Par contre, l’existence d’une structure maçonnée ne fait aucun doute au nord de la zone fouillée (fig. 10). Il s’agit de l’angle sud-est d’un probable bâtiment qui s’engage sous la berme, en direction du parking actuel. Les éléments de galets de grand module, jointifs, ont été déposés sur un niveau de circulation bien induré. La relation entre cette structure et la voie s’avère difficile à faire. Seules les orientations, couplées aux altitudes suggèrent leur contemporanéité.

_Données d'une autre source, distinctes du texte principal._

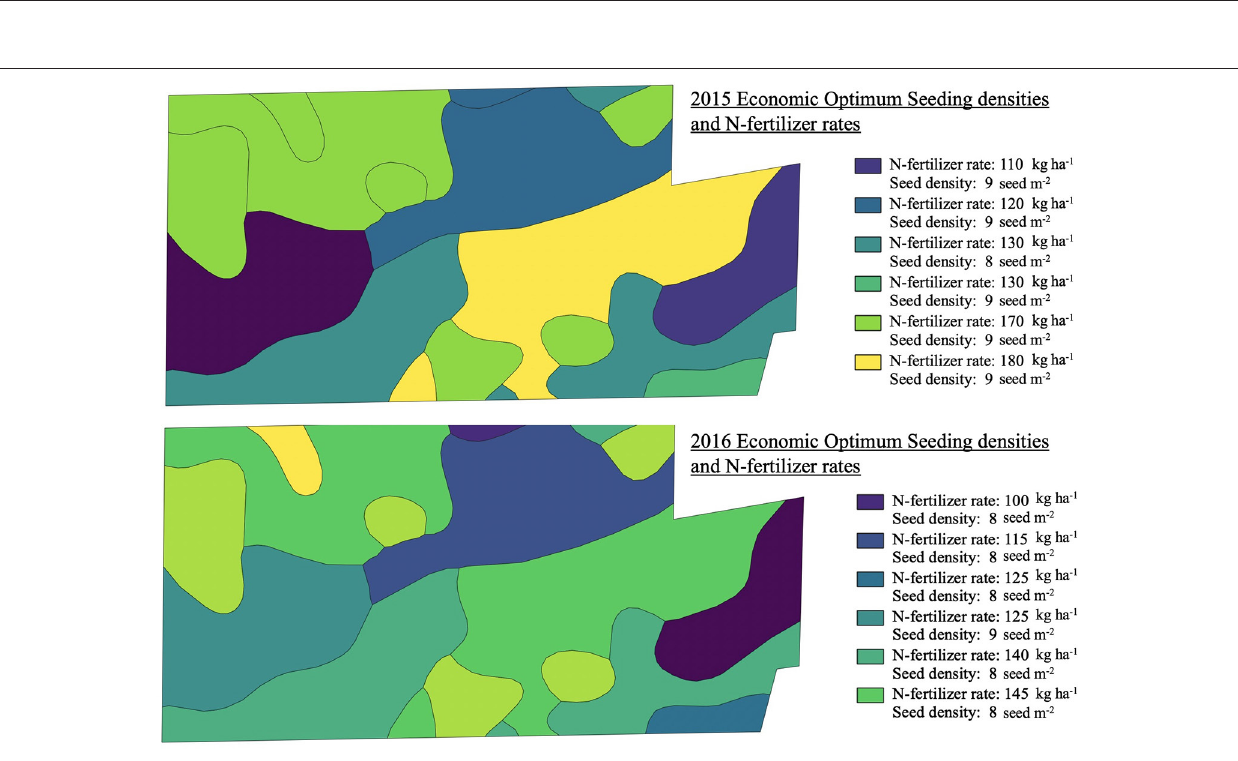
Frontiers in Sustainable Food Systems |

Nous n’avons trouvé, et ce malgré la proximité du noyau médiéval, aucune trace de mobilier attribuable au Moyen Âge. Nous verrions volontiers dans cette absence de niveaux médiévaux, l’indice d’une récupération ou d’un creusement préalable à la mise en place des structures qui caractérisent la période tardo-médiévale / moderne, en relation avec la construction de la maison. Le diagnostic archéologique laissait présager une forte densité de vestiges artisanaux, en relation avec cette phase, mais la fouille n’a pas permis de déceler la présence de structure supplémentaire.
Finalement, la partie nord de la zone de fouille apparaît fortement impactée par les creusements dont le comblement moderne voire même contemporain pour certains d’entre-eux, est à mettre en relation avec l’occupation des maisons voisines.
Éric DELLONG
Huser 2011 : HUSER (A.). — Pyrénées-Orientales, Prades, Immeuble Place de l’Appel du 18 juin 1940 / rue des Marchands,Rapport d’opération, diagnostic archéologique, INRAP Méditerranée, service régional de l’Archéologie, Montpellier : 2011, 75 p.